During my six-month fellowship, I had the opportunity to speak with different park professionals and stakeholders, from park police to social service providers, regarding homelessness in the parks. This allowed me to examine the issue from many angles, and one thing I learned is that any approach involves many moving parts. These parts are interconnected, and if one piece, or stakeholder, is not being engaged in the most effective way, then the whole system becomes less sustainable. With this in mind, I explored innovative initiatives that parks have utilized to address homelessness.
Although actual practices differed from site to site, most approaches shared similar steps when addressing issues around homelessness. Most of these steps are possible because of internal and external collaboration that supports park professionals as they manage homeless situations in more effective ways.

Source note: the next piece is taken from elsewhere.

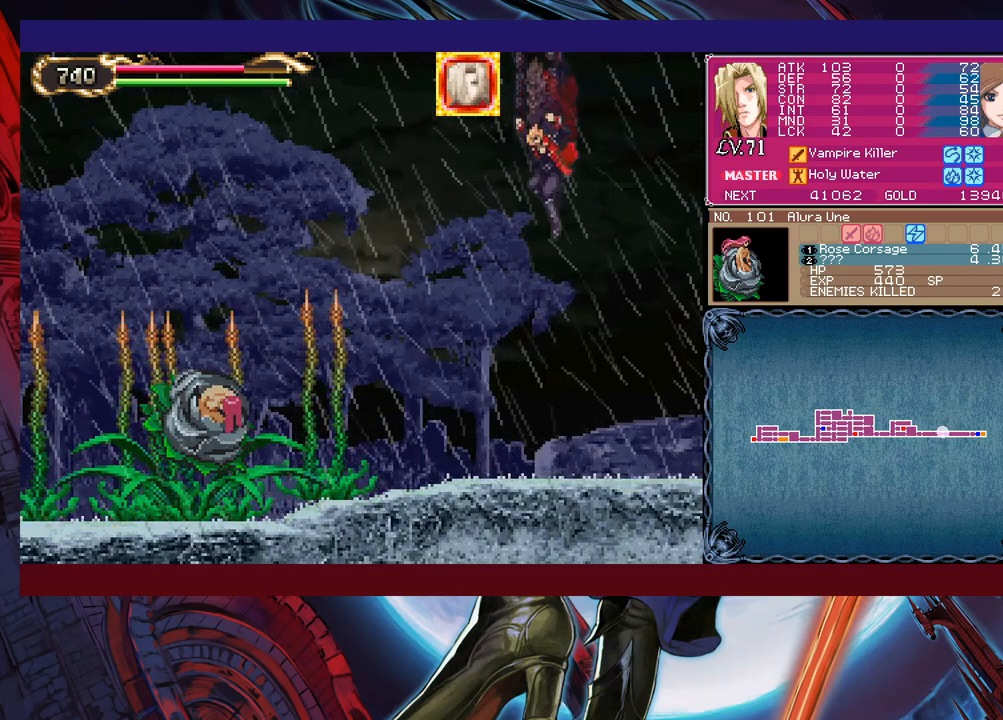
{"buttons": [], "left_stick": "up", "events": [[383, "Y", "down"], [483, "Y", "up"]]}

The following were some of the elements that a range of parks found to be effective:
Create Internal Space for Discussion. Park professionals should create an internal dialogue across divisions directly impacted by homelessness in parks and should identify current challenges, trends, and ways of measuring progress. This often includes building space for dialogue across law enforcement, natural resource management, maintenance, community engagement, communications, and more.

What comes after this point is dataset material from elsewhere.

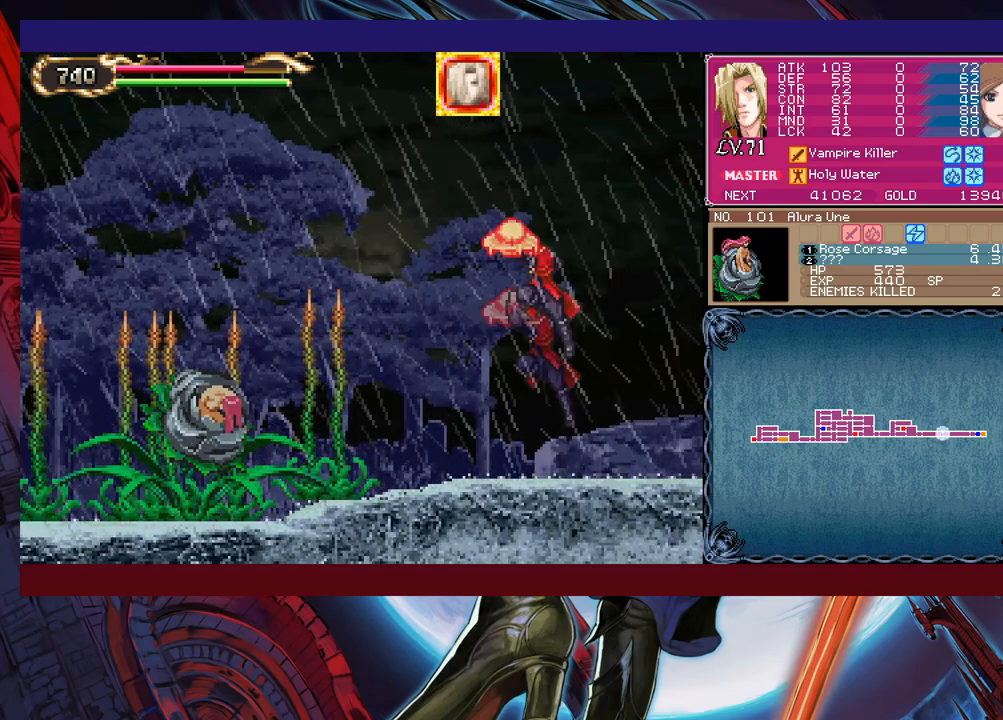
{"buttons": [], "left_stick": "up", "events": [[67, "Y", "down"], [83, "Y", "up"], [283, "Y", "down"], [333, "Y", "up"]]}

Identify and Implement Park-wide Protocols. Park-wide protocols, often led by management, communicate a common set of tactics that park professionals should follow when addressing homeless park goers. These help staff understand what is expected of them and provides them with clear support on how to properly proceed, which ultimately leads to more effective and sustainable approaches.
Collaborate around Commonalities and Resources. Collaboration between different agencies serves to better utilize resources and builds strong relationships with different stakeholders. By working with other agencies, park professionals can connect homeless individuals to service providers that are equipped to provide serves where the parks cannot.
Provide Training on Homeless Interaction. Park professionals would benefit from crisis intervention training as well as instruction around the causes, effects, and services surrounding homelessness. This can create safer interactions and help park professionals feel more secure and equipped, allowing them to be a part of the solution.
Designate a Liaison. Creating a role or team trained to directly address the needs around homelessness facilitates engagement between homeless park goers and staff. Given the complexity of the issue, parks can benefit from having dedicated staff with the training and support necessary to create sustainable approaches.
Keep the Public Informed. The public should be included in discussions around homelessness in parks because their collaboration leads to better stewardship and safer park experiences for everyone. Parks should share successes as well as challenges that they face.
In the above steps, buy-in from management is critical and can facilitate innovative approaches by offering park professionals a sense of support. Creating park-wide approaches and protocols can address inefficiencies and provide much-needed guidance to frontline staff. Approaches that place parks as the connection between homeless park goers and resources can benefit all stakeholders. Although one solution does not fit all park sites, internal and external collaboration has led to safer interactions and sustainable approaches to homelessness in the parks.